Urban poverty: Theory and evidence from gentrifying American cities
Francesco Andreoli  1@  , Mauro Mussini  2@  
1 : Luxembourg Institute of Socio-Economic Research  (LISER)  -  Website
Maison des Sciences Humaines 11, Porte des Sciences L-4366 Esch-sur-Alzette/Belval -  Luxembourg
2 : Department of Economics - University of Verona  -  Website
Via dellÁrtigliere 8, 37129 Verona -  Italy

The proportion of poor people living in neighborhoods where poverty is highly concentrated is widely accepted as a policy-relevant measure of urban poverty in large metro areas. We challenge this view by developing new measures of urban poverty that i) capture aspects of the incidence and distribution of poverty across neighborhoods and ii) are consistent with the idea that poor people living in high-poverty neighborhoods face a double welfare burden of poverty.
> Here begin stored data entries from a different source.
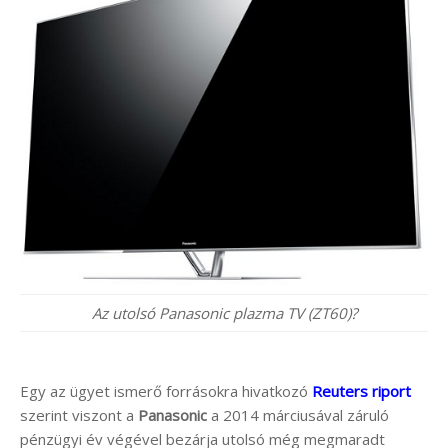
Az utolsó Panasonic plazma TV (ZT60)?
Egy az ügyet ismerő forrásokra hivatkozó
Reuters riport
szerint viszont a
Panasonic
a 2014 márciusával záruló
pénzügyi év végével bezárja utolsó még megmaradt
We demonstrate that there is only a measure that is consistent with a parsimonious axiomatic model for urban poverty. Panel variations of this measure are additively decomposed into the contribution of demographic, spatial and neighborhood-level poverty convergence effects. We collect new evidence of heterogenous patterns and trends of urban poverty across American metro areas over the last 35 years. Reduced form models allow to recover the implications of (income) sorting, affordable housing and of rising gentrification on different components of urban poverty across American cities.